– Не твоего ума дело. – Надя четко разбиралась, кто ей может помочь в Москве, а кто ей не нужен.
Но
Миша не обиделся. Пошел к машине.
– Вы верите, что я поступлю? – спросила Надя.
– Убежден, – искренне ответил я.
– Я в Москве вас найду. Мне даже вашего телефона не надо. Осенью приеду.
Потом она протянула мне руку, как послушная девочка.
– Не уходите еще. Я вам тоже подарок приготовила.
Она извлекла из сумочки елочную игрушку, таких давно уже не делают. Петушок из давленого картона, позолоченный.
– Если увидимся в Москве, – сказала она серьезно, – я вас по петушку узнаю.
– Николай, ты с ума сошел! – крикнула Виктория. – На поезд опоздаешь.
Я побежал к машине. От машины оглянулся. Надя стояла, приветственно подняв руку. Очень белую руку.
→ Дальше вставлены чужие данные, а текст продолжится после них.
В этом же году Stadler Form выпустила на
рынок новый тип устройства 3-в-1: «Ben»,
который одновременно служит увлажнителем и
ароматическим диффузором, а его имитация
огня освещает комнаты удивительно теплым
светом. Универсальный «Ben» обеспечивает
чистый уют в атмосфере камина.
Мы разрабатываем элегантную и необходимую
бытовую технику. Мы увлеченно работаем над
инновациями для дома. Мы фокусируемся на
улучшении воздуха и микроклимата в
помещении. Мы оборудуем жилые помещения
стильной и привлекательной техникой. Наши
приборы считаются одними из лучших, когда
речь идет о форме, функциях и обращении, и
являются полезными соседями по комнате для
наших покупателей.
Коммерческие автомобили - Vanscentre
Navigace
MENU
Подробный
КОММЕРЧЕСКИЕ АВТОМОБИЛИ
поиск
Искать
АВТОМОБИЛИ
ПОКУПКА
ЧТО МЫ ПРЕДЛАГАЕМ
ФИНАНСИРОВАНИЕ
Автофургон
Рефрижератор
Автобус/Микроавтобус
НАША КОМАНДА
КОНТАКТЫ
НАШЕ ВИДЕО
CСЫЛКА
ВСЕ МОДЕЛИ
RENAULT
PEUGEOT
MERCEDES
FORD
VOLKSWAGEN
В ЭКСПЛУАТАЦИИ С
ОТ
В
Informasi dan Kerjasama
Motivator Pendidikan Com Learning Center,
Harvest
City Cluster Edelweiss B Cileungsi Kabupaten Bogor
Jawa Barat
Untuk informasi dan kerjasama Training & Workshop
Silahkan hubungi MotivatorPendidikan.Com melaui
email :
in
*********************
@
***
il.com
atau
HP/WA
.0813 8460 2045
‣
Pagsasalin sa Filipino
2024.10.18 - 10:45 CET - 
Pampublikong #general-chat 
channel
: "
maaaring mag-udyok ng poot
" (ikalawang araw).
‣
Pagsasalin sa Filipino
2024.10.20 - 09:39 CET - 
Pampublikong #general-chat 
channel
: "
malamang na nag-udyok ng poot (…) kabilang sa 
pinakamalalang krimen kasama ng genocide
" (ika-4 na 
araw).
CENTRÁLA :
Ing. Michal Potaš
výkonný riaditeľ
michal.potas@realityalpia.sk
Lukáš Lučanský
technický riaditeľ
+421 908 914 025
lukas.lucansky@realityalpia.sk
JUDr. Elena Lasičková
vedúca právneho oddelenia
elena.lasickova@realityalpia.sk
В поезде я снова расстроился. Попытаюсь объяснить почему. Мне скоро пятьдесят лет. Формально я вроде бы достиг многого. Меня знают, печатают,
снимают. И если я завтра умру или улечу на Марс, то, полагаю, еще долго будут говорить о моем тоне, моей стилистике, моем видении мира. А если честно – добился ли я того, чего хотел? Нет, ничего не изменилось. Двадцать лет назад я писал лучше, хоть многого и не умел. Сейчас я на площадке, с которой путь только вниз. Поэтому мое общение с тщеславной и прямодушной в своей целенаправленности Надей было ложью. Не видела она меня. Видела только имя на обложке книги или в титрах фильма. Улыбаясь, превратила меня в ступеньку, по которой можно подниматься к заветной вершине. А в сущности, никому я не нужен и ничего не стою… Я полез в карман, достал золотого петушка. Он был потерт на краях. Видно, много раз его доставали из коробки и вешали на елку. Узнает она и без петушка. Я положил петушка обратно в карман, и пальцы нащупали что-то еще. Я вытащил это что-то. Оказался снова картонный позолоченный петушок. Второй. Я положил их рядом на колени.